The other night I was home working on the computer, as I often do, sending some work emails to clients.  I also take time out during this process to talk with and play with my kids before dinner.  This past Thursday, it was time for dinner and my two girls washed up and were sitting at the table, while my son and I were slightly behind (me sending the last work email) and my son playing with his Legos.  I walked by his room to tell him, not once, not twice, but three times to wash up and come to dinner.  After the third strike, I told him that he just lost dinner for not obeying and listening.   Obviously his world was rocked and he lost his composure.  I joined the rest of my family and we prayed for our meal and began to eat when I told my son that I wanted him to get ready for bed and to come say goodnight to the rest of the family before bed.  This may sound mean and heartless, but I wanted to drive a point home to him and to my family (my wife was aware by me that some mercy would take place, but she wasn't sure where I was going yet).  Well, my son come down to say goodnight and kiss his sisters and mommy good night.  He was both physically and emotionally shaken with concern of no dinner and bedtime story.

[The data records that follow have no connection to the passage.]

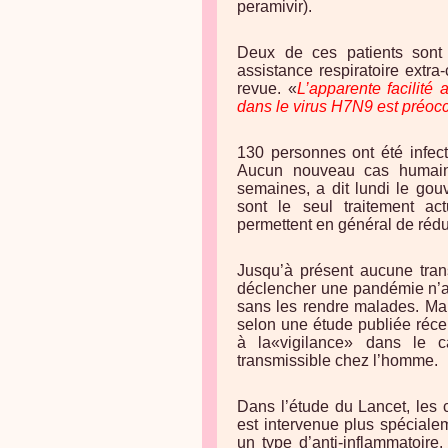
peramivir).
Deux de ces patients sont 
assistance respiratoire extr
revue. «
L’apparente facilité
dans le virus H7N9 est préoc
130 personnes ont été infec
Aucun nouveau cas humain 
semaines, a dit lundi le gou
sont le seul traitement ac
permettent en général de rédui
Jusqu’à présent aucune tra
déclencher une pandémie n’a é
sans les rendre malades. Mai
selon une étude publiée réce
à la«vigilance» dans le c
transmissible chez l’homme.
Dans l’étude du Lancet, les 
est intervenue plus spécialem
un type d’anti-inflammatoire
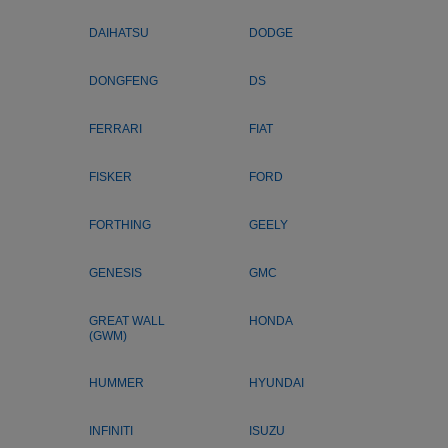
DAIHATSU
DODGE
DONGFENG
DS
FERRARI
FIAT
FISKER
FORD
FORTHING
GEELY
GENESIS
GMC
GREAT WALL
HONDA
(GWM)
HUMMER
HYUNDAI
INFINITI
ISUZU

I went to his room, while the rest of the family just started eating and sat down to tell him why I was disappointed and then we prayed together.  Afterwards I told him, because he listened intently and obeyed to my words to get ready for bed, brush his teeth, go to the bathroom and say goodnight, that he could now join us for dinner on the condition that he would not only listen the rest of the night, but he would do the words that both his mother and I asked him to do.

I also want to say that the girls were emotionally upset that I wasn't giving their brother mercy and another chance before I went to his room to talk, but they understood the consequence of his actions.  When Trey and I rejoined the table for dinner, the whole family had a great time followed by clean up and some wrestling on the family room floor followed by daddy flips where I grab them by their waists and flip them over to land on my legs or stomach depending on their standing position behind my head.

I wasn't feeling really good about my actions and the turn of events that caused my son this pain and discomfort thinking that he lost a meal and more importantly to him - story time.  As a matter of fact, my wife had thought I was overreacting because I may have had a stressful time at work.  I was wondering if I was really being the dad that God calls me to be - the Spiritual Leader of my family and my wife.

And then it happened out of nowhere.  As my kids and I were playing a game, my son said this to me, "Daddy, you are my role model."  I asked him why he would say that, and he said, "because I want to be like you."  My wife and I shared that instant look that parents do when positive things happen in our lives.  I told him and the girls how proud that their mother and I are to be their parents.

This is exactly what God requires of us, His children:  To submit, obey and follow his words.  He wants a personal relationship with us and to be the Lord of our entire lives.  He cares for us so much, that is why He gave his only Son to die for us in order to save us.

Proverbs 22:6 says, "Train up a child in the way he should go: and when he is old, he will not depart from it." Children need boundaries (lines that don't move day to day) and they need us to make our faith real to them.  This world is never easy, but when we teach them to trust, obey and submit (having complete faith in God) then they have a foundation that they can trust.

The more real we are with our family, friends and co-workers (letting our life bear witness and occasionally lettings words affirm the Way) then the more real our faith becomes to them.

Trust and Obey for there is no other way!